The situation for women is even worse and has become an issue of international concern: by tradition, women collect firewood for cooking for their families. For those now in the camps, this means having to cross camp boundaries to find kindling. But in the process, the journey exposes women to rape and other acts of violence, reportedly by roving Janjaweed militas.


It is not easy for an outsider, particularly a male, to speak openly with women in the camps, and even Sudanese men speak modestly and elliptically about women being “beaten” or “badly hurt.”

But one Western female humanitarian worker _ who, like the Sudanese, was uncomfortable being quoted by name _ said rape remains a serious, real and constant threat to women in Darfur; many women had already been raped while fleeing their villages.

“It’s still a very serious problem,” said the humanitarian worker. “It’s a problem here on a daily basis.”

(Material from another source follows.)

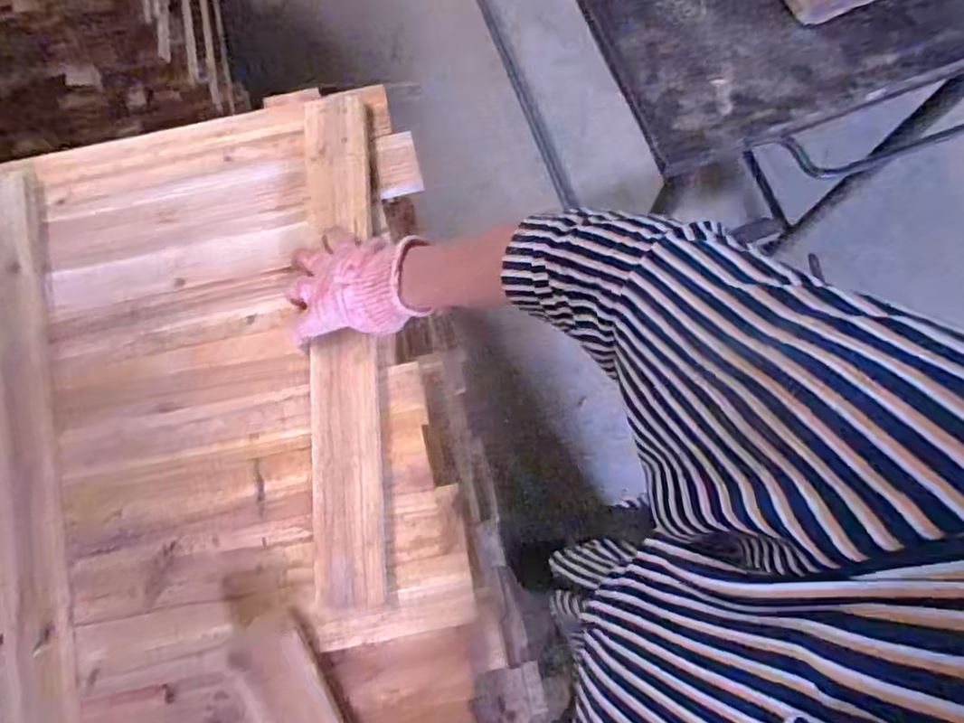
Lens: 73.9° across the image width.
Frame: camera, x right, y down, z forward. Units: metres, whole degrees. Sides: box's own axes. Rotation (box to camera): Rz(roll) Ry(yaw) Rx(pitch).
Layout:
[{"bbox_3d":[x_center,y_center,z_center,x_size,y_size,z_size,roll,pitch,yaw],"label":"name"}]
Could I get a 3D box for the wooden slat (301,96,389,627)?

Such realities do not bode well for the coming year, observers predict.

The Sudanese government wants to initiate a program of return to the villages, but those in the camps _ however eager they are to return home _ steadfastly refuse to leave until a stronger level of security can be guaranteed.

“2005 could be a disaster,” said an official of a U.S. Catholic relief agency, noting that with farmers away from their fields, the land now stands idle and a cycle of dependency on international assistance is well under way.

If trust in government authorities is at a low ebb among those in the camps, the situation on the ground “is still very fluid,” said a U.S. government official.


War between the government and anti-government rebels continues throughout Darfur, and security and protection of the displaced remain watchwords in an uneasy and unresolved situation.

Retribution could also prove to be a potent problem in 2005: one humanitarian official said the “knives are sharpening,” _ a reference to what may prove to be one of the knottier problems in Darfur: permanent hatred between different ethnic and social groups.

If the Darfur crisis proves anything, it may be the volatility of war within borders.

(OPTIONAL TRIM FOLLOWS)

“When your own people are your enemies, that’s the worst thing you can go through,” warned a nutritionist who experienced the civil war in Somalia in the early 1990s.

Do not bet on reconciliation in Darfur any time soon, said another observer, a Western journalist with long experience in Sudan.

“Maybe you can talk about reconciliation beginning in five years,” the journalist said, speaking during a visit to one of the camps. “Maybe.”


“But for now,” he added, motioning toward his neck, “the hate is up to here.”